Request ▸ Restate the following records word for word without images.

Source records:
◇ ◇ ◇ ◇

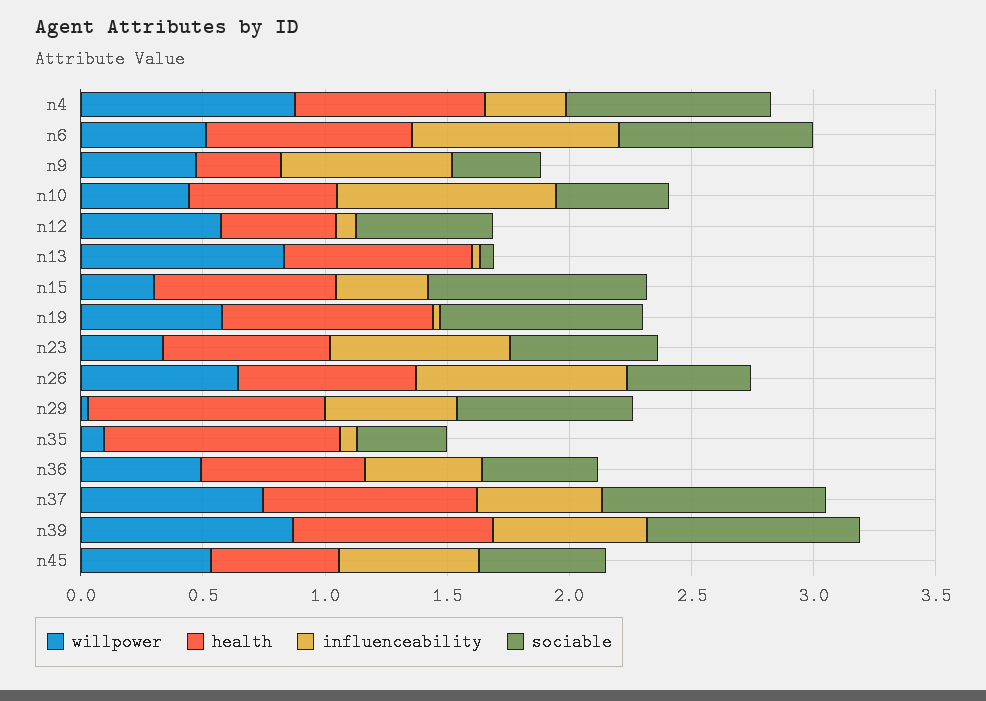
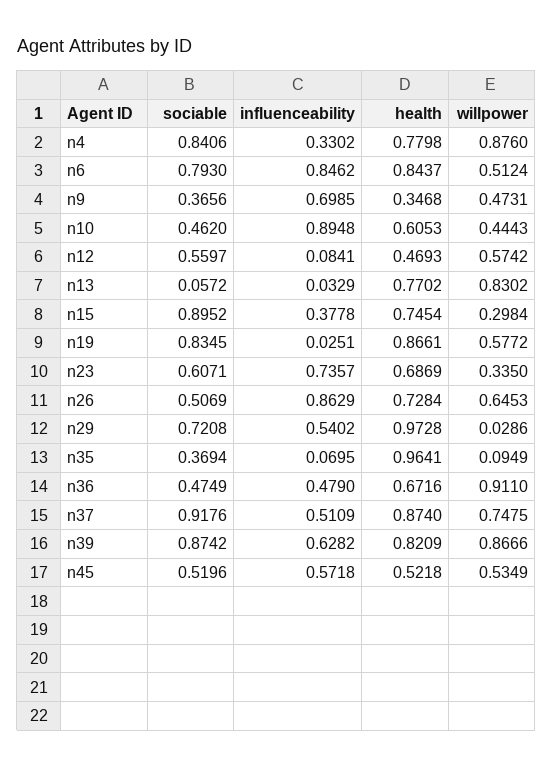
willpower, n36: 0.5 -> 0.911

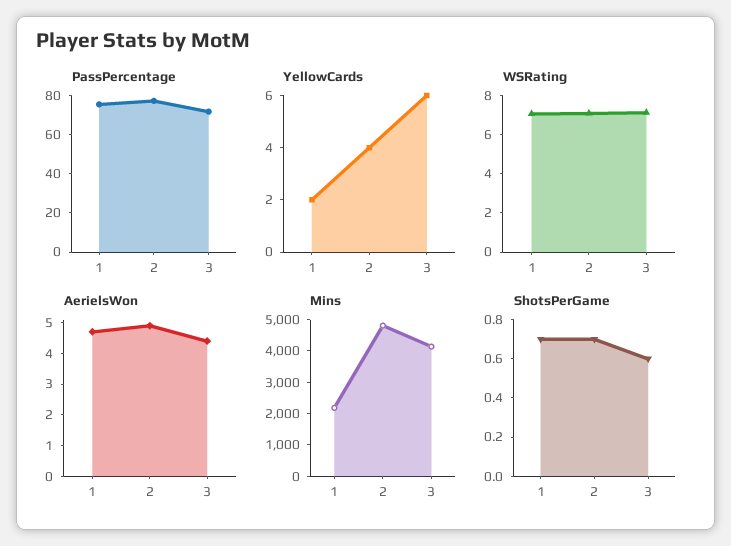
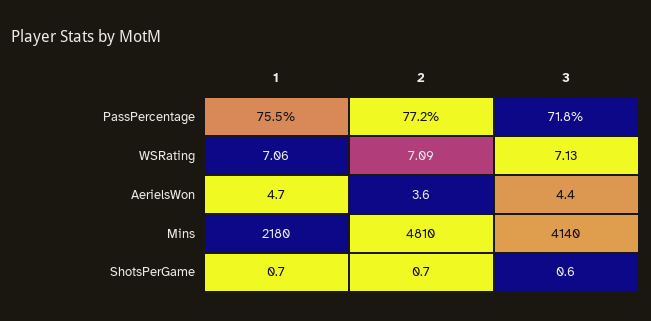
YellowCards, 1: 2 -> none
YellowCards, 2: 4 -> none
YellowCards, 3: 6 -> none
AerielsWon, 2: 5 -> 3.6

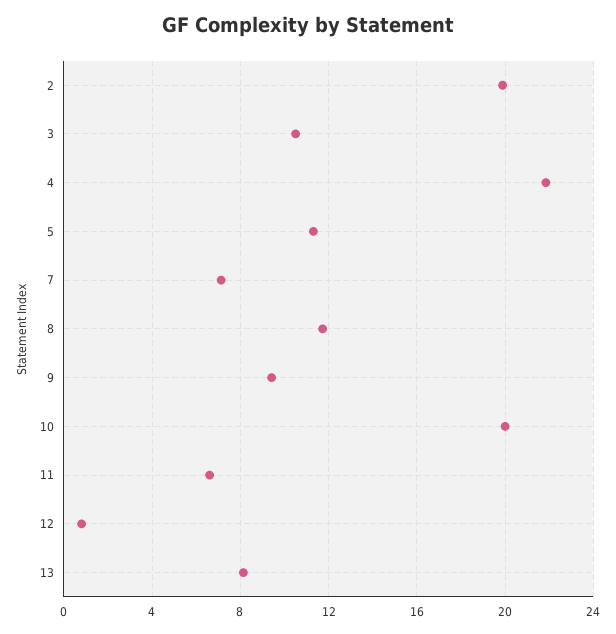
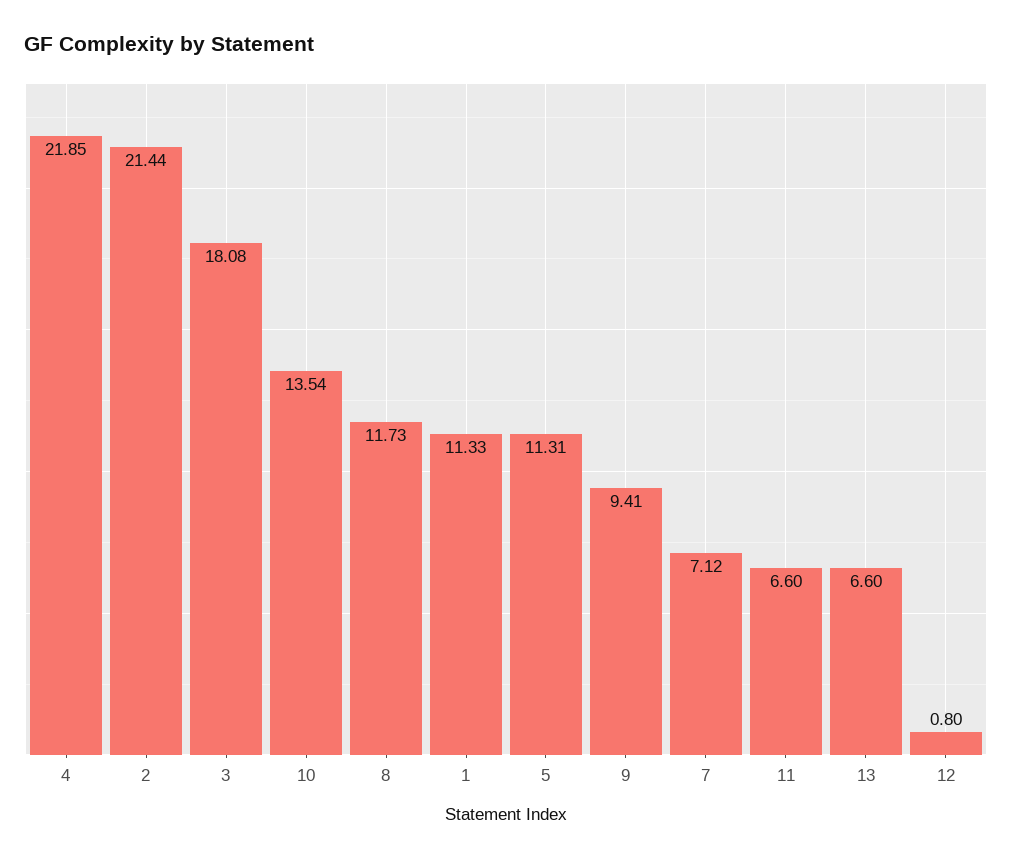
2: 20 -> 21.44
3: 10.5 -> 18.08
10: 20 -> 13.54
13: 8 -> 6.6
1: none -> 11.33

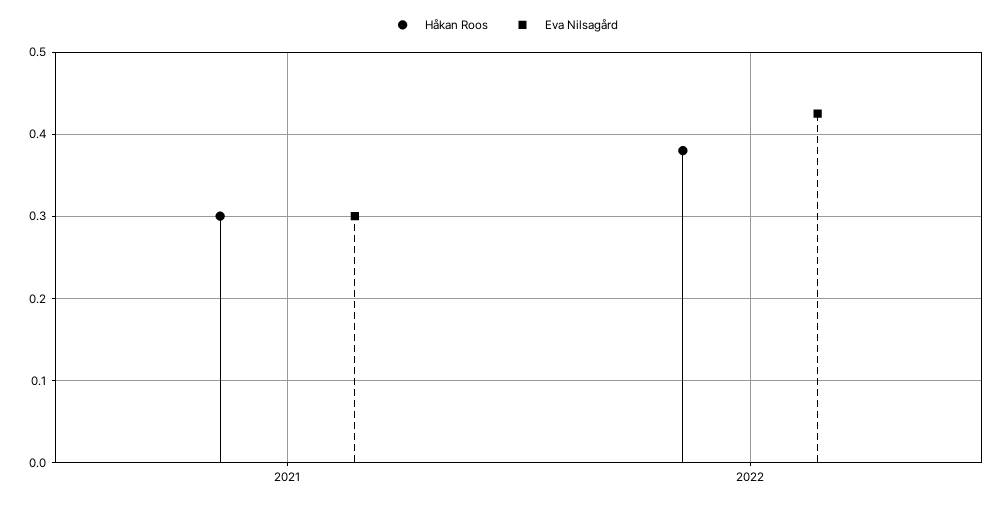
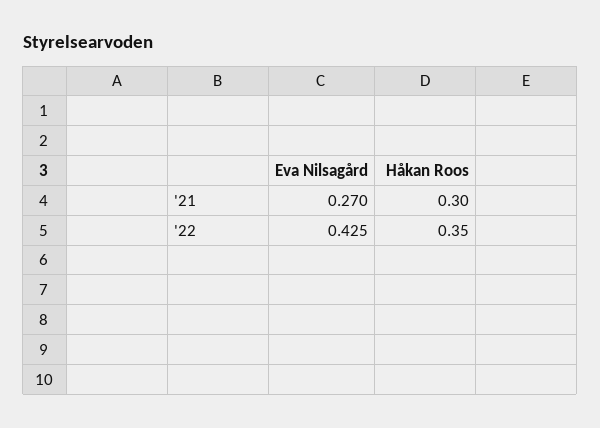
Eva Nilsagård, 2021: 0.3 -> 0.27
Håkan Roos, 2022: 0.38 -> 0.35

◇ ◇ ◇ ◇

Finished exercise ▸
willpower, n36: 0.5 -> 0.911

YellowCards, 1: 2 -> none
YellowCards, 2: 4 -> none
YellowCards, 3: 6 -> none
AerielsWon, 2: 5 -> 3.6

2: 20 -> 21.44
3: 10.5 -> 18.08
10: 20 -> 13.54
13: 8 -> 6.6
1: none -> 11.33

Eva Nilsagård, 2021: 0.3 -> 0.27
Håkan Roos, 2022: 0.38 -> 0.35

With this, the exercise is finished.